Saat ini Denny sudah tidak tercatat sebagai dosen UGM dan gelar profesornya tidak lagi bisa dipakai. Dirinya memilih murni menjadi pengacara dengan mendirikan kantor hukum. Nama Denny pun muncul sebagai pengacara dalam kasus korupsi yang menyeret megaproyek Meikarta. Dimana ia menjadi kuasa hukum pengembang proyek meikarta. Ia juga mengatakan bahwa dirinya memiliki alasan tersendiri mengapa rela menjadi Pengacara PT Mahkota Sentosa Utama (MSU).
“Personal, sayangnya saya tidak bisa paparkan apa alasan personal itu,” ujar Denny.

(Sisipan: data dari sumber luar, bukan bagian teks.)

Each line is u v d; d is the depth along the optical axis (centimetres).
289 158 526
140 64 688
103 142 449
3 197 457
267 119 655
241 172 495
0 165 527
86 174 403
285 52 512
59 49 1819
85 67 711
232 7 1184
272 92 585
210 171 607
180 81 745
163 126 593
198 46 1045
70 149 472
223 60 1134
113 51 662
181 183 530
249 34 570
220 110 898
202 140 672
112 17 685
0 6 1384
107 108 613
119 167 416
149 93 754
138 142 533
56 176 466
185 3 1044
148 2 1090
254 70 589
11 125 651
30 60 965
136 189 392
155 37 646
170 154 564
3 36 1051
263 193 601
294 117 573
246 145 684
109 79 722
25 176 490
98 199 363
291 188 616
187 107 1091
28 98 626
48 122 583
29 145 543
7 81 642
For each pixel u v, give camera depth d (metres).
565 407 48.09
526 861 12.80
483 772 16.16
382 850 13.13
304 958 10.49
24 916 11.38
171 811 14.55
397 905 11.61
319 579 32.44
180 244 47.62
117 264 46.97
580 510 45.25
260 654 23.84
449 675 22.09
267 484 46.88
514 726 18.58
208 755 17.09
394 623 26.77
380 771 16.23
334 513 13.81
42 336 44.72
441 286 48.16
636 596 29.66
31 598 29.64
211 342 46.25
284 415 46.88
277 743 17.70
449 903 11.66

Selain itu salah satu kontroversial konyol adalah ketika ia menjabat sebagai Wamenkumham, dimana saat itu ia mengatakan bahwa terpidana mati kasus narkoba Freddy Budiman tidak perlu menunaikan sholat ied.
“Shalat ied itu sunnah, drinya merupakan bandar narkoba yang sedang diisolasi,” tuturnya melalui lini massa Twitter pada 9 Agustus 2013.

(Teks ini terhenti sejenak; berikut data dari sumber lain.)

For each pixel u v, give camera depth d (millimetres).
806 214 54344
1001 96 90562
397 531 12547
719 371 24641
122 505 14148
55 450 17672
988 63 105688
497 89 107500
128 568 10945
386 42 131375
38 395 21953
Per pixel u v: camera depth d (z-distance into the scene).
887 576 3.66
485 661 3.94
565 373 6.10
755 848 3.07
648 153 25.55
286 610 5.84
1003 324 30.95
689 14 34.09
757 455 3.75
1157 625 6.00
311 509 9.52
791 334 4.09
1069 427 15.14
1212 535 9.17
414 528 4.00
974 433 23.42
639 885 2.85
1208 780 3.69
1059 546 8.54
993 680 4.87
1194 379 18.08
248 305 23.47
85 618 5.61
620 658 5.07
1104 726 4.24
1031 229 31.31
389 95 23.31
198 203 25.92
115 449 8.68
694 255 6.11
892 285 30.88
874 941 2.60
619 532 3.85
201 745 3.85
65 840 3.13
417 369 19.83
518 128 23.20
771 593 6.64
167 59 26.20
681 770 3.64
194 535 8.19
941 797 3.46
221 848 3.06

Siapa Bambang Widjojanto ?
Bambang Widjojanto mulai muncul pada zaman Presiden Soeharto, dimana saat itu ia memiliki kiprah yang gigih dan tak kenal takut membela hak asasi manusia terutama pada zaman Soeharto. Namun Bambang Widjojanto juga memiliki track record negatif, dimana kala itu penegakan hukum ketika menghadirkan saksi palsu dalam sidang sengketa Pilkada Kotawaringin Barat pada tahun 2010.
Dalam kasus deponering tersebut, Fadli Zon termasuk yang sangat vokal dalam memprotes Jaksa Agung karena mengesampingkan perkara BW. Namun saat ini kita bisa melihat bahwa mereka berdua berada di kubu yang sama untuk membela Prabowo – Sandiaga. Menurut Politisi Hanura Inas Nasrullah, pada saat itu Fadlu sempat memprotes penghentian kasus BW yang dinilainya terlalu dipaksakan, padahal perlu ada kepastuan dan penegakan hukum atas kasus tersebut.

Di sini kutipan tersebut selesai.